“Double check” or “double confirm”?

How often do you come across the phrase “double confirm”? After we had our dinner last night, I asked my husband whether he had any ideas of what I could write about for this week’s post.

He answered, “Write about the use of “double confirm” and why it’s wrong.”

“Do a lot of people actually say “double confirm”? I don’t remember many people using it back in my former job,” I replied.

“Ever since my colleague mentioned it, I’ve been seeing it everywhere,” he said.

Thanks for the suggestion, hubs.

So, do you know that the use of “double confirm” is actually incorrect?

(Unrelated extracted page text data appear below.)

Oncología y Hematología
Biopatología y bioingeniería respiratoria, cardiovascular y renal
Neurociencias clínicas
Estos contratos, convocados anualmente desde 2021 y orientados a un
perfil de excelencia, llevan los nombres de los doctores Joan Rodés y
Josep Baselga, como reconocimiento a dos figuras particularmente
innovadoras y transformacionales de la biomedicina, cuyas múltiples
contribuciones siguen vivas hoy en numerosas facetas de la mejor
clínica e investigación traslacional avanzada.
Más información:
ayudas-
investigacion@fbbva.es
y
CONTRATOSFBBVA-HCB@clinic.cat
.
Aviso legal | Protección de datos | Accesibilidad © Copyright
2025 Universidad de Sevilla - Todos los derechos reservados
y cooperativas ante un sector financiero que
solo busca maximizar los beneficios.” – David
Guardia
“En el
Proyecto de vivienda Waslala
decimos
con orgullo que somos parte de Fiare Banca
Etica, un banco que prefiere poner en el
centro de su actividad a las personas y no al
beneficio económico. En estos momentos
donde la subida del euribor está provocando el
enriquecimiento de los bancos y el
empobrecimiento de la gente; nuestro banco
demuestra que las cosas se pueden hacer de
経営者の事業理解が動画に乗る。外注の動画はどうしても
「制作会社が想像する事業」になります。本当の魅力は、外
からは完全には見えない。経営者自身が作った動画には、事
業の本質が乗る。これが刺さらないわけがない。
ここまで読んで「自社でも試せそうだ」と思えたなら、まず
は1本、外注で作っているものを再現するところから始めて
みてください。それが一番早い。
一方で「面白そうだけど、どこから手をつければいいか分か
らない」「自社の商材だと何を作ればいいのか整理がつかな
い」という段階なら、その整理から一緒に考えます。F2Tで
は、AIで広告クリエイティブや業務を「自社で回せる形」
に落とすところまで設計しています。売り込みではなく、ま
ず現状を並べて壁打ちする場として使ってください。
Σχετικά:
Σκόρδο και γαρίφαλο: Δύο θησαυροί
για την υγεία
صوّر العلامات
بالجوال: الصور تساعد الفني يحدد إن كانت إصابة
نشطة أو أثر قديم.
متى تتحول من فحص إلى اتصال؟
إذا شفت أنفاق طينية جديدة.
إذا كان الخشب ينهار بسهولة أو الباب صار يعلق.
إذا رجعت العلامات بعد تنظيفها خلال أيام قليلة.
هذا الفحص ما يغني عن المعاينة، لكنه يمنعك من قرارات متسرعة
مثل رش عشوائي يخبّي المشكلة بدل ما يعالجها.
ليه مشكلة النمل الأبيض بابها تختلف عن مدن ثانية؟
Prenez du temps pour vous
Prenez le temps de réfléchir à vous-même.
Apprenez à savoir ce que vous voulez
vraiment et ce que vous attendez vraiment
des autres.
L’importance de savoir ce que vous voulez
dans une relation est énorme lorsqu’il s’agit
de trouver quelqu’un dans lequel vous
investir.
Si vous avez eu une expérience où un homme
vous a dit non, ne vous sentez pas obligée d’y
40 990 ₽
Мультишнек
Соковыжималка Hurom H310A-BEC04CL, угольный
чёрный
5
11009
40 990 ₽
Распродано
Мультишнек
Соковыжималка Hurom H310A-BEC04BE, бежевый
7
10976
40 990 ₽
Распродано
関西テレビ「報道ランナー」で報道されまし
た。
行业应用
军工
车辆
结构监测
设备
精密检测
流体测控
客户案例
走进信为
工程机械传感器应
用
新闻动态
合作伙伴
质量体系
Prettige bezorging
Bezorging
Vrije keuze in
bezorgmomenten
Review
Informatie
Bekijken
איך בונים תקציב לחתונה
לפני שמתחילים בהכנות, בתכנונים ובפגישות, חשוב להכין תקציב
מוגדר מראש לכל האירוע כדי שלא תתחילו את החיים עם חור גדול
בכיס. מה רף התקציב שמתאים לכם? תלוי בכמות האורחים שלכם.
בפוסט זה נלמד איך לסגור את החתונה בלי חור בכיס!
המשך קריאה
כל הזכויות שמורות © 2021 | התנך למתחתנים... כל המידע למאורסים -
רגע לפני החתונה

Here are examples of sentences that use the phrase.

  • Hi there, I would like to double confirm whether you have received  my payment today.
  • I need to double confirm with my supervisor before we go ahead with this proposal.

The correct phrase to use is either “double check” or just the word “confirm”. To add “double” before “confirm” is unnecessary because confirm already means getting a final response.

Now, if you’re working in Malaysia or Singapore, it’s acceptable to use it at work among colleagues. Even if it is grammatically incorrect, it has become a way of saying that you want to double check or be absolutely certain about something.

But if you’re communicating with people from outside of the region, it’s best to avoid it. You may also want to avoid using it if you want to appear professional, for example you’re inquiring about a job interview.